- PROBLEM STATEMENT: Copy each line from the listing below where the word "false" shows up.

#### GIVEN DATA ####

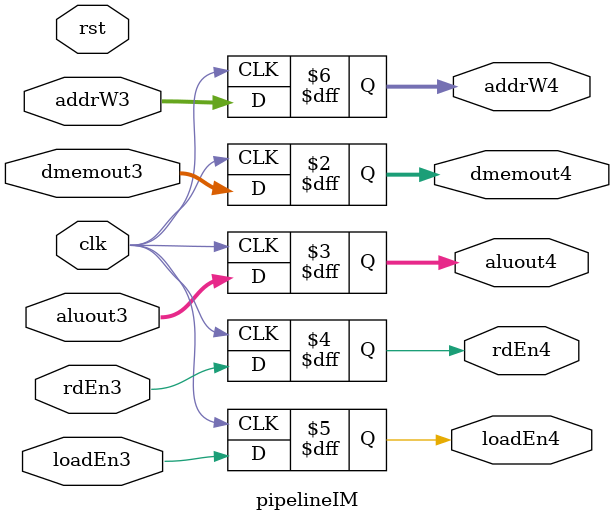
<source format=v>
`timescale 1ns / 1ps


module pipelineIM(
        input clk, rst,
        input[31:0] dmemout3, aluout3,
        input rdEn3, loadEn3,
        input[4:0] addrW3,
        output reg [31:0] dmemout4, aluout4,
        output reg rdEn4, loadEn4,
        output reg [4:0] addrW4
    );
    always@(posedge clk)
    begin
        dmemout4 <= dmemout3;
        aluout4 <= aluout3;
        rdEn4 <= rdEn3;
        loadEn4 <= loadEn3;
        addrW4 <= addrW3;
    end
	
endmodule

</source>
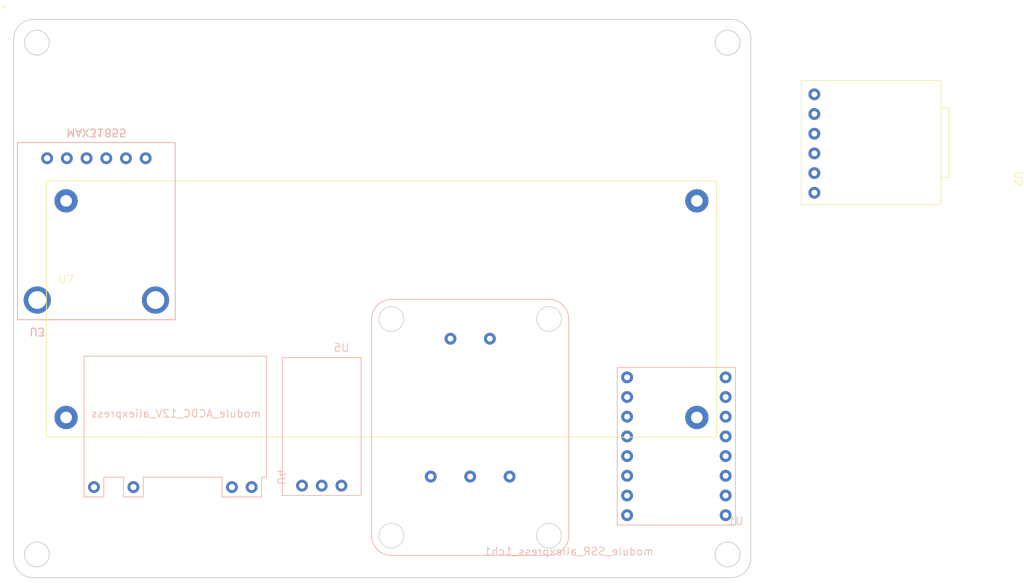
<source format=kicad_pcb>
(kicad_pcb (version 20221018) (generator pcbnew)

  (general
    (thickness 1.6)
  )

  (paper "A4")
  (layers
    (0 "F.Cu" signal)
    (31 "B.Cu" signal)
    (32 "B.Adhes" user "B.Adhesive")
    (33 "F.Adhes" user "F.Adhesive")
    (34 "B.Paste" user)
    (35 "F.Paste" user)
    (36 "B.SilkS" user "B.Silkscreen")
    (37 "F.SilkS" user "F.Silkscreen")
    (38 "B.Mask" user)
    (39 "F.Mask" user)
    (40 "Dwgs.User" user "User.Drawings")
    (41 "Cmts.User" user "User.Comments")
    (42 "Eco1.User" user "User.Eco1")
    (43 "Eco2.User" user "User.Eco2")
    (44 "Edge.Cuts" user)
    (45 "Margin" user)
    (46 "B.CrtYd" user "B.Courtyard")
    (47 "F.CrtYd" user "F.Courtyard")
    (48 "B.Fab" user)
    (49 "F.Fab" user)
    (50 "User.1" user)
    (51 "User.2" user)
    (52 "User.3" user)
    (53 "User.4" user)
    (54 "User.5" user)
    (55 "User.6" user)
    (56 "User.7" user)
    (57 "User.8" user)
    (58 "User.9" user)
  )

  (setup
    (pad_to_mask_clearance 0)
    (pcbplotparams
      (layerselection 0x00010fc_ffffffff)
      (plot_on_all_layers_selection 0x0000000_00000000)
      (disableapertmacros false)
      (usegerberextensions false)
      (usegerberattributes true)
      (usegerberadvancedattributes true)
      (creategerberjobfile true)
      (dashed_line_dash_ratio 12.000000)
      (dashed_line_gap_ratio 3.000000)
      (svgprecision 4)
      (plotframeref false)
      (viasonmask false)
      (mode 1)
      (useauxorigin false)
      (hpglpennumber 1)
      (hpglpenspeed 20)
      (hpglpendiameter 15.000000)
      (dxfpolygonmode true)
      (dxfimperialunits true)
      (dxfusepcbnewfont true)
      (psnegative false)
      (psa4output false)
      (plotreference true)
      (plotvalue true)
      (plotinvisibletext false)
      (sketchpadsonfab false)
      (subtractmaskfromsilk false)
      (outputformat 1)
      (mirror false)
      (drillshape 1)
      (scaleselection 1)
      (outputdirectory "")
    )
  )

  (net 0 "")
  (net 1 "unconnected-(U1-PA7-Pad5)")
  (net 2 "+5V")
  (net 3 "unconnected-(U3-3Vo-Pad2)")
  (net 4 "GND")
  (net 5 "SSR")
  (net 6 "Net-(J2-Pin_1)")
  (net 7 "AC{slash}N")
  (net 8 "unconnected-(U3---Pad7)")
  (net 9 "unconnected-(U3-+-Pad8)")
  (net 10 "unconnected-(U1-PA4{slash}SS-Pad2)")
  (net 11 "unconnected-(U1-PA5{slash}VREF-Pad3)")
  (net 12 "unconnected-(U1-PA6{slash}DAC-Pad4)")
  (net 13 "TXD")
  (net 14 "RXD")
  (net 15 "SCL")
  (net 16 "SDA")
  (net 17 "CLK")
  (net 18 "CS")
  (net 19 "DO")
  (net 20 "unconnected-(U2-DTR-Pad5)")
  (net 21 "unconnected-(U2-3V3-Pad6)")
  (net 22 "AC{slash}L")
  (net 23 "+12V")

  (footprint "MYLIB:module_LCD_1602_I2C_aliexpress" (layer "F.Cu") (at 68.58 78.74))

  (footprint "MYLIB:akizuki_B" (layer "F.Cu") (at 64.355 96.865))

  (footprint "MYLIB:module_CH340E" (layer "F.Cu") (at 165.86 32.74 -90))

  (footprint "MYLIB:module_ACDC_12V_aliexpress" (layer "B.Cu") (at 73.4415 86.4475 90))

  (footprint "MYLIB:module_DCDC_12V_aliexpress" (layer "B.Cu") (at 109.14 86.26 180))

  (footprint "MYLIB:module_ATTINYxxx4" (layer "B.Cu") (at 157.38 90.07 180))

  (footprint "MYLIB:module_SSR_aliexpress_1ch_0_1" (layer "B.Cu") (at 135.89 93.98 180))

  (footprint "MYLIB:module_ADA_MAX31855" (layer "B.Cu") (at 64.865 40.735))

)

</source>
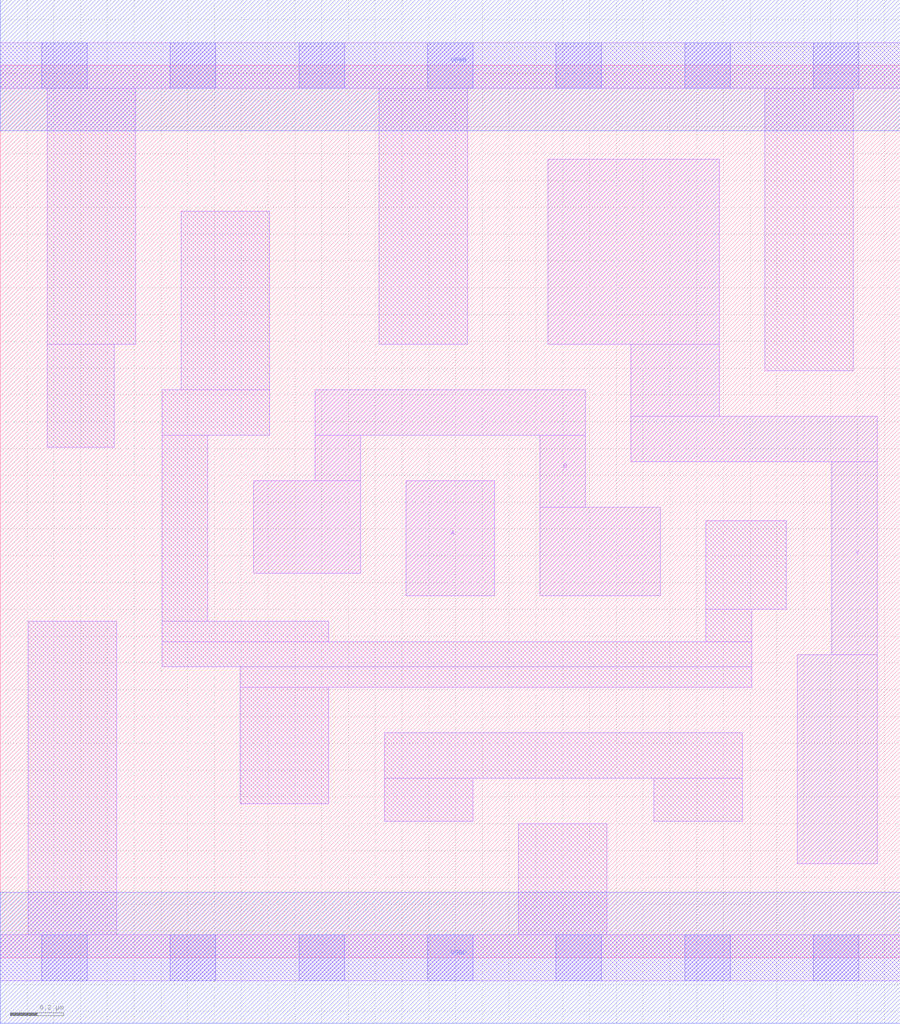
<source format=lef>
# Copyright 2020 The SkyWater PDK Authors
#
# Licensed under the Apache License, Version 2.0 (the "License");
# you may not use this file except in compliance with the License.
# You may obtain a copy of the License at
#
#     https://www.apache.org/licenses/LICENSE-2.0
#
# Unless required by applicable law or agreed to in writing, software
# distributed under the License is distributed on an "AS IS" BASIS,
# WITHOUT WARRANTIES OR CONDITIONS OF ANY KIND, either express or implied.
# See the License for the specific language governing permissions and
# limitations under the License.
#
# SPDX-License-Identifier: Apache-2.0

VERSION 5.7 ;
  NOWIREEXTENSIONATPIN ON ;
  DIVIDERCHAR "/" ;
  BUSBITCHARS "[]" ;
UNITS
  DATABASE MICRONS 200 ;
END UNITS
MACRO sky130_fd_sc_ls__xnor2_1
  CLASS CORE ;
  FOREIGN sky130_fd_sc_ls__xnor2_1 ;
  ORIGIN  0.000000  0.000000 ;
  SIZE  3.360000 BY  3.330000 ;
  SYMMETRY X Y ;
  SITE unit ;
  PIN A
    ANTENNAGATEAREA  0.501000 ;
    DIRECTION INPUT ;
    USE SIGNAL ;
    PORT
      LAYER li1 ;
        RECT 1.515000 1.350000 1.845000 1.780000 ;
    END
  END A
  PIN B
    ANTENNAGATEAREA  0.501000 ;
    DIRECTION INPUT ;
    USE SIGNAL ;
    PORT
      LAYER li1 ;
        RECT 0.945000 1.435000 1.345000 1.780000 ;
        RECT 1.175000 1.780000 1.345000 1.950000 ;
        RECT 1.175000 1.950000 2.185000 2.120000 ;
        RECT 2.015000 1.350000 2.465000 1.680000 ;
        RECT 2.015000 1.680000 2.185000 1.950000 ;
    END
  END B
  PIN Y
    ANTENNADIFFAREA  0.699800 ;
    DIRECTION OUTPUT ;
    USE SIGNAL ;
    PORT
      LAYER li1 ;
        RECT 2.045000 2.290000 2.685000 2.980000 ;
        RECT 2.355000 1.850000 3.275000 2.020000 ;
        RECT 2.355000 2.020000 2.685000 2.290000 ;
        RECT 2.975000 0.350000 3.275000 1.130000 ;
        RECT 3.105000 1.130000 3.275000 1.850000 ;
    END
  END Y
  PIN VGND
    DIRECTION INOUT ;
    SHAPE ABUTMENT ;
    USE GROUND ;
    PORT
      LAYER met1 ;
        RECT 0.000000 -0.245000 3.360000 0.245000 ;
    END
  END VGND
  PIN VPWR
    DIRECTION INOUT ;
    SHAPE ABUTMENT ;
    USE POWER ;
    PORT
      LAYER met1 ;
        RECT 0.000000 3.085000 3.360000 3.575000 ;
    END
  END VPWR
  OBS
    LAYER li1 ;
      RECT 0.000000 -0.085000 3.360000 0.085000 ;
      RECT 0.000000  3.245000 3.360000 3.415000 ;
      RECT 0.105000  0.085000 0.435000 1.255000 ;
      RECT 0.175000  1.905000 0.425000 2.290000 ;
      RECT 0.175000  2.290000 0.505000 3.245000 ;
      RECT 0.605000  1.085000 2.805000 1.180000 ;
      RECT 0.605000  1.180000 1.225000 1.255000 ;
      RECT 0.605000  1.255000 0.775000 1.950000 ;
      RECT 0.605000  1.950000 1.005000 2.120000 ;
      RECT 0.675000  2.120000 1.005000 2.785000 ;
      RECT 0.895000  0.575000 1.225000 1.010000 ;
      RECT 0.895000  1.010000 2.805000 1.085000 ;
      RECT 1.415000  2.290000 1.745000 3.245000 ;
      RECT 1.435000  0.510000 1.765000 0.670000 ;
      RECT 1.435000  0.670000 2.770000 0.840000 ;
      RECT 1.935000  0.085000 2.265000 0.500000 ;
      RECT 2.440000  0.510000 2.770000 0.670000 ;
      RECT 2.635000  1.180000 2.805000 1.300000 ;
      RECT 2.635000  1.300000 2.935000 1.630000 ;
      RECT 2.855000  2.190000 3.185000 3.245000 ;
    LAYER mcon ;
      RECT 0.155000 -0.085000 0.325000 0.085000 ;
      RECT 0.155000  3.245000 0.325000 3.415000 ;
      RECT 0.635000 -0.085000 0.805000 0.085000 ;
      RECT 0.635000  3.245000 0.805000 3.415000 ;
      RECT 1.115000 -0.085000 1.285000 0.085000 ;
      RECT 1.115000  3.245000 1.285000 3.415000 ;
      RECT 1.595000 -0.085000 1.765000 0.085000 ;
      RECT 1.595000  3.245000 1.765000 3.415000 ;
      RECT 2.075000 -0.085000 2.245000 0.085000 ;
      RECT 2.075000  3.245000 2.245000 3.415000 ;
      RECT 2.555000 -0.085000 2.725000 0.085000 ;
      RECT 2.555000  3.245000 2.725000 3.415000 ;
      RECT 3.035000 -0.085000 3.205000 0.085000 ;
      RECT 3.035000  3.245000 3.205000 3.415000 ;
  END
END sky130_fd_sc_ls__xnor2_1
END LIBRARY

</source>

####

- SOLUTION TO THIS PROBLEM:
      (disableapertmacros false)
      (usegerberextensions false)
      (plotframeref false)
      (viasonmask false)
      (useauxorigin false)
      (psnegative false)
      (psa4output false)
      (plotinvisibletext false)
      (sketchpadsonfab false)
      (subtractmaskfromsilk false)
      (mirror false)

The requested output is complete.